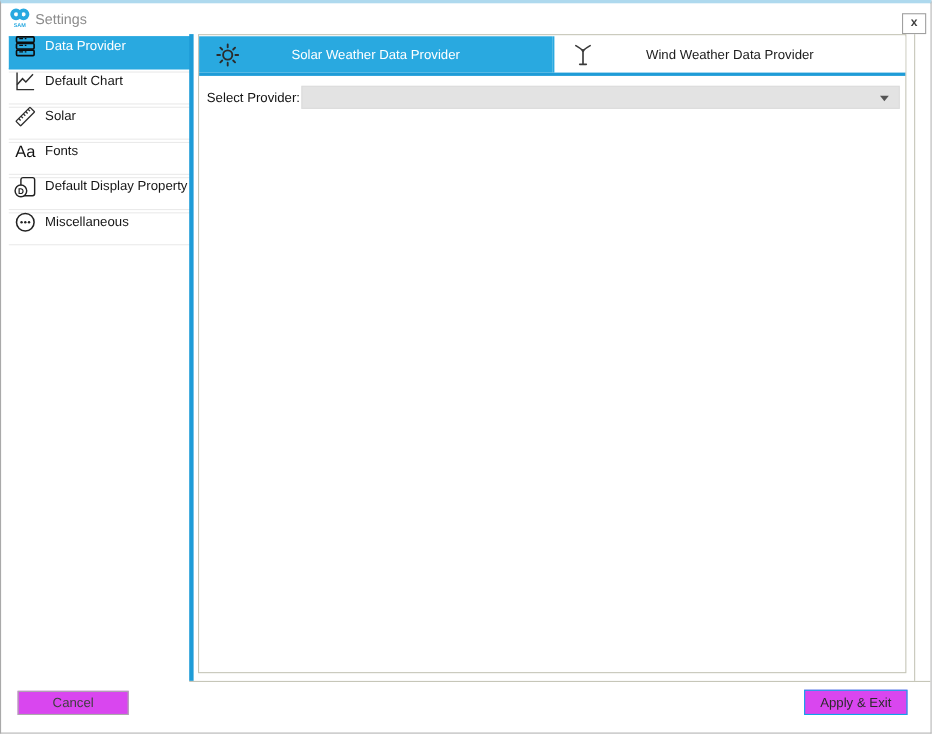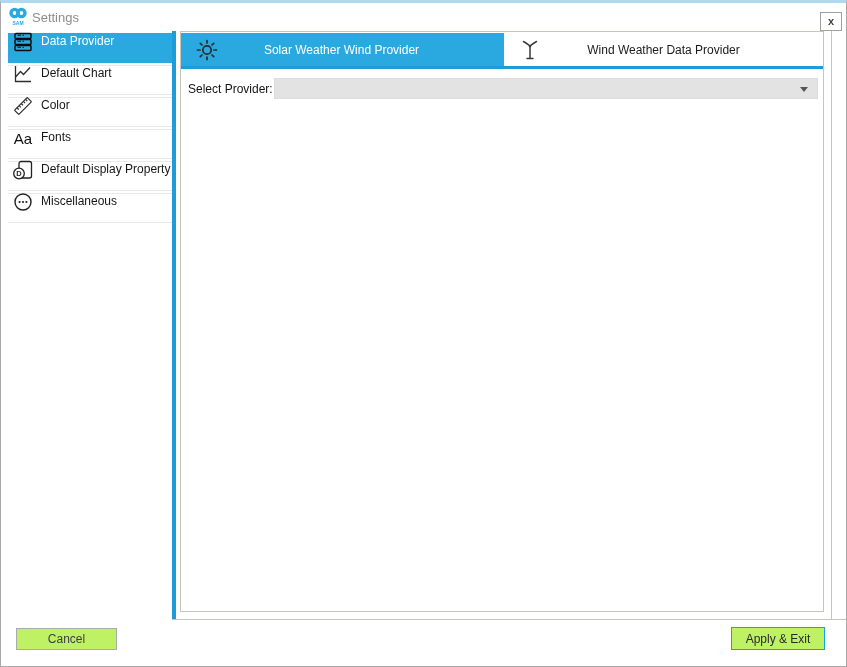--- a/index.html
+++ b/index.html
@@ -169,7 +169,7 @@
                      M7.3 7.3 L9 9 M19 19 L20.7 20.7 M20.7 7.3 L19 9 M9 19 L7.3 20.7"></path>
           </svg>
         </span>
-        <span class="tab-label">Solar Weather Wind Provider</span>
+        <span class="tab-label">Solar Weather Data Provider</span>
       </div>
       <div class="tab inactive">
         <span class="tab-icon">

● ● ● ●

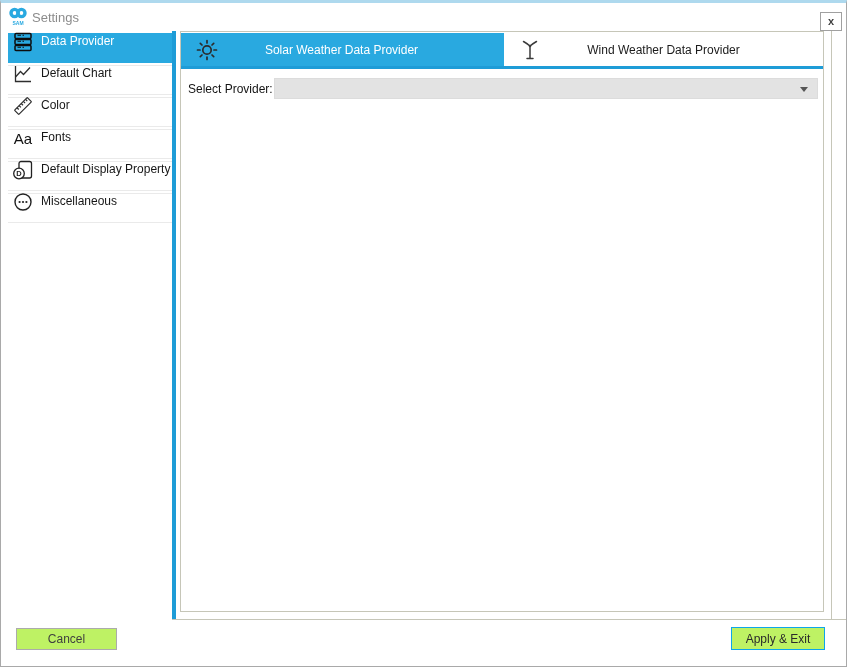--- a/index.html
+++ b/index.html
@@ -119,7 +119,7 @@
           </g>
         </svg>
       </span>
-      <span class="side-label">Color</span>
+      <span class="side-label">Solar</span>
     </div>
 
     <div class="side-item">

● ● ● ●

Problem = After reading through the material, report every line that holds "Provider".

Exercise answer =
-        <span class="tab-label">Solar Weather Wind Provider</span>
+        <span class="tab-label">Solar Weather Data Provider</span>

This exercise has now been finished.